Passage provided.
P
US9099098B2ActiveUtilityPatentIndex 50

Voice activity detection in presence of background noise

Assignee: QUALCOMM INCPriority: Jan 20, 2012Filed: Nov 6, 2012Granted: Aug 4, 2015
Est. expiryJan 20, 2032(~5.5 yrs left)· nominal 20-yr term from priority
Inventors:ATTI VENKATRAMAN SRINIVASAKRISHNAN VENKATESH
G10L 25/84G10L 21/0208
50
PatentIndex Score
1
Cited by
9
References
48
Claims

Abstract

In speech processing systems, compensation is made for sudden changes in the background noise in the average signal-to-noise ratio (SNR) calculation. SNR outlier filtering may be used, alone or in conjunction with weighting the average SNR. Adaptive weights may be applied on the SNRs per band before computing the average SNR. The weighting function can be a function of noise level, noise type, and/or instantaneous SNR value. Another weighting mechanism applies a null filtering or outlier filtering which sets the weight in a particular band to be zero. This particular band may be characterized as the one that exhibits an SNR that is several times higher than the SNRs in other bands.

Claims

exact text as granted — not AI-modified
What is claimed: 
     
       1. A method for detecting voice activity in the presence of background noise, comprising:
 receiving one or more input frames of sound at a voice activity detector of a mobile station; 
 determining at least one noise characteristic of each of the input frames, wherein each noise characteristic comprises at least one of a noise level variation, a noise type, or an instantaneous SNR value; 
 determining a signal-to-noise ratio (SNR) value per band based on the noise characteristics; 
 determining at least one outlier band comprising a band with a highest SNR value; 
 determining a weighting based on the at least one outlier band; 
 applying the weighting and SNR outlier filtering on an average SNR; and 
 detecting the presence or absence of voice activity using a weighted average SNR. 
 
     
     
       2. The method of  claim 1 , wherein each noise characteristic is an instantaneous SNR value. 
     
     
       3. The method of  claim 2 , wherein determining the SNR value per band comprises determining a modified instantaneous SNR value per band based on at least one of noise level variations or noise types. 
     
     
       4. The method of  claim 3 , wherein determining the modified instantaneous SNR value per band comprises:
 selectively smoothing present estimates of signal energies per band using past estimates of signal energies per band based on at least the instantaneous SNR value of an input frame; 
 selectively smoothing present estimates of noise energies per band using past estimates of noise energies per band based on at least the noise level variations and the noise types; and 
 determining ratios of smoothed estimates of signal energies and smoothed estimates of noise energies per band.

Raw data.
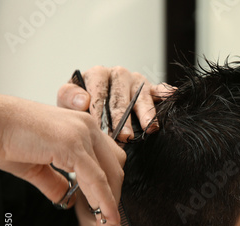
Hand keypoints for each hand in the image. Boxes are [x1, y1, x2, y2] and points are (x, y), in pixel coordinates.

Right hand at [0, 94, 126, 225]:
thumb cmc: (3, 139)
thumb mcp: (35, 166)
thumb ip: (54, 182)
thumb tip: (67, 200)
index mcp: (82, 128)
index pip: (107, 163)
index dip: (110, 191)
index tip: (109, 218)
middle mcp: (88, 127)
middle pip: (114, 169)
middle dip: (115, 202)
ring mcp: (82, 133)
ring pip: (108, 176)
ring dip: (111, 207)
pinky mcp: (72, 143)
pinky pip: (95, 178)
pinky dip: (103, 200)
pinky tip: (106, 219)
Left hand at [57, 66, 174, 140]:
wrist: (91, 107)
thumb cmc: (81, 106)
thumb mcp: (67, 102)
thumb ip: (69, 98)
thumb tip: (83, 101)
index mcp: (97, 74)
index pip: (99, 92)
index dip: (99, 112)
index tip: (99, 129)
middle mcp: (118, 74)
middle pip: (122, 96)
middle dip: (123, 118)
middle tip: (124, 136)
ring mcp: (137, 81)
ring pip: (142, 96)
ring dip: (146, 113)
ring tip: (148, 128)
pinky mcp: (151, 88)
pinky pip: (160, 90)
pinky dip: (166, 93)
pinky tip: (171, 97)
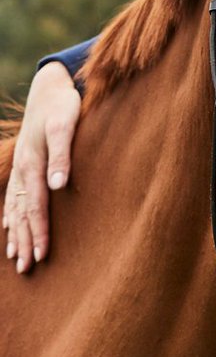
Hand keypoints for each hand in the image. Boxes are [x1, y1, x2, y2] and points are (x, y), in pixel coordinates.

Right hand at [3, 61, 80, 273]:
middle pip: (22, 214)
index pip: (36, 207)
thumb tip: (60, 185)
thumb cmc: (63, 106)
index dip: (39, 233)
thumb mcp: (66, 125)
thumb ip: (64, 155)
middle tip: (28, 269)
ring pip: (14, 208)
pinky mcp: (24, 164)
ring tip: (16, 258)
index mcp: (33, 164)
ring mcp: (21, 168)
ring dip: (15, 234)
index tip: (42, 257)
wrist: (50, 87)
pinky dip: (10, 216)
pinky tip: (8, 228)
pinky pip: (13, 197)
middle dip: (24, 242)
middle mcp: (23, 170)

Task requirements.
**1.** Condense the paragraph of the voice activity detection patent that begins "In speech processing systems, compensation is made" into a bulleted list that keeps its main facts.
**2.** Answer the following questions using the voice activity detection patent:
(a) Who is named as the assignee?
(b) How many claims does the patent have?
(c) According to claim 1, where are the input frames of sound received?
**3.** Rewrite the part of the voice activity detection patent that opens with the words containing "3. The method" and closes with "energies per band.", replacing "selectively smoothing" with "adaptively smoothing".
The data above has no connection to the voice activity detection patent.

Response list.
**1.**
- Speech processing systems compensate for sudden background noise changes when calculating the average signal-to-noise ratio (SNR).
- SNR outlier filtering may be used alone or together with weighting of the average SNR.
- Adaptive weights may be applied to the per-band SNRs before the average SNR is computed.
- The weighting function can depend on noise level, noise type, and/or instantaneous SNR value.
- Another weighting mechanism uses null or outlier filtering, which sets the weight of a particular band to zero.
- That band may be one whose SNR is several times higher than the SNRs in the other bands.

**2.**
(a) QUALCOMM INC
(b) 48
(c) At a voice activity detector of a mobile station

**3.**
3. The method of  claim 2 , wherein determining the SNR value per band comprises determining a modified instantaneous SNR value per band based on at least one of noise level variations or noise types. 
     
     
       4. The method of  claim 3 , wherein determining the modified instantaneous SNR value per band comprises:
 adaptively smoothing present estimates of signal energies per band using past estimates of signal energies per band based on at least the instantaneous SNR value of an input frame; 
 adaptively smoothing present estimates of noise energies per band using past estimates of noise energies per band based on at least the noise level variations and the noise types; and 
 determining ratios of smoothed estimates of signal energies and smoothed estimates of noise energies per band.